Insulin resistance deregulates the genes, enzymes, and proteins necessary for the steroidogenic machinery, ultimately impairing follicle formation and ovulation [39], and our findings in NAFLD animals on an HFD validated that steroidogenesis was altered. We detected a decrease in insulin resistance in animals fed with a vinegar-containing HFD. This may be because of weight loss, as Shah et al. have shown in clincal research that branched-chain amino acid levels are linked to improved insulin resistance following weight loss [40]. In HFD-induced NAFLD, we detected an increase in serum testosterone levels in conjunction with obesity. Previous research has suggested that hyperandrogenism, a distinctive characteristic of PCOS, may contribute independently to the development of NAFLD in women with PCOS [17]. Possibly, an earlier study discovered that obese women with PCOS had considerably greater total serum testosterone levels than non-obese women with PCOS [41]. However, Tsai et al., demonstrated that in the PCOS group, blood testosterone levels were not substantially different between obese and non-obese subjects [42].

_ _ _

Problem to solve: Continue the discussion of insulin resistance, testosterone, and NAFLD, starting right after its final sentence.

Pose landmark coordinates

_ _ _

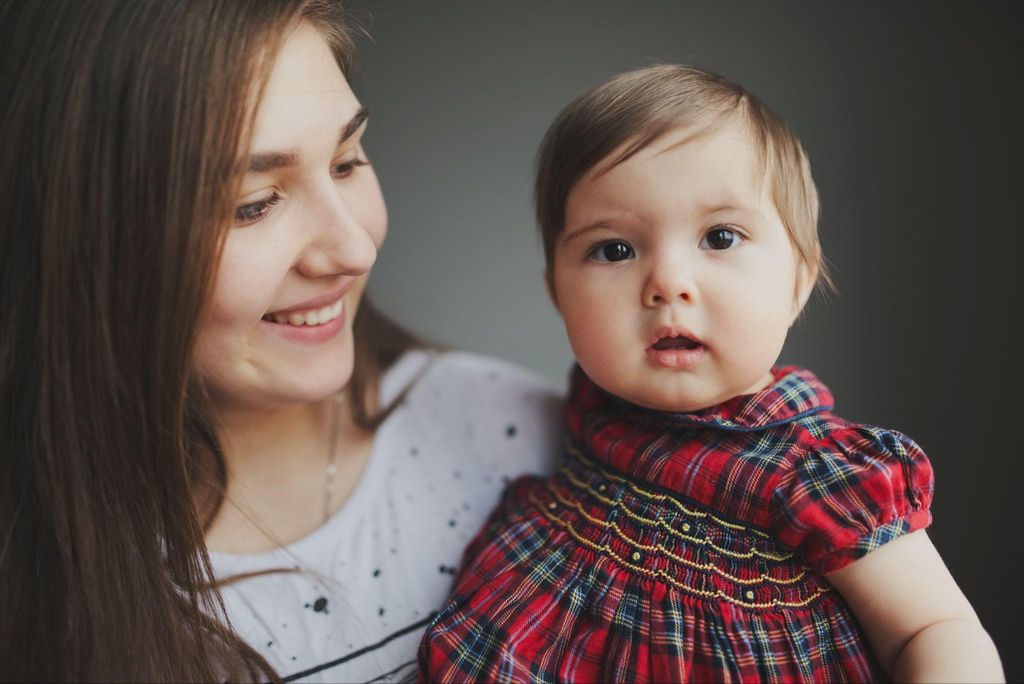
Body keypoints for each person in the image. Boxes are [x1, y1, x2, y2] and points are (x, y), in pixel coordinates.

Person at [0, 1, 560, 682]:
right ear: (83, 242)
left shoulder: (518, 441)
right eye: (253, 204)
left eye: (348, 161)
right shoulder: (34, 589)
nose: (352, 248)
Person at [419, 65, 1003, 682]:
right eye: (614, 249)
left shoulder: (818, 473)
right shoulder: (590, 407)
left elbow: (932, 628)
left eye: (720, 237)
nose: (668, 283)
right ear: (558, 294)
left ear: (798, 283)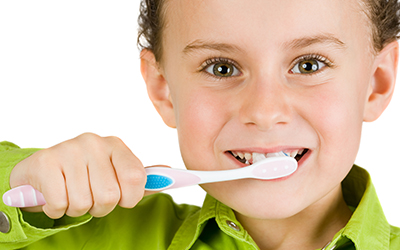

_ _ _

Exercise response:
In this study disruption of folliculogenesis and steroidogenesis in NAFLD animals may be a result of ovarian kisspeptin changes, which our analysis corroborated. We found a decrease in ovarian kisspeptin expression in NAFLD rats. Kisspeptin is a novel hypothalamic peptide that enhances endogenous GnRH release [7]. Both kisspeptin and its receptor are localized in the stroma of the GnRH neurons in the preoptic area and also in axon terminals in median eminence [43]. Additionally, the presence of kisspeptin and its roles have been shown in peripheral organs such as the ovary and testis [43,44,45]. Kisspeptin has been found in the ovary both in rats and in humans [43, 44]. Administration of kisspeptin in aging rats resulted in an increase in corpus luteum and folliculogenesis [43, 44].

Female rats exposed to an HFD had a similar long-term effect on reproductive function, including earlier onset of puberty and disruption of estrous cyclicity during puberty and maturity [10]. Kisspeptin has been implicated in the control of ovarian steroidogenesis and folliculogenesis [46].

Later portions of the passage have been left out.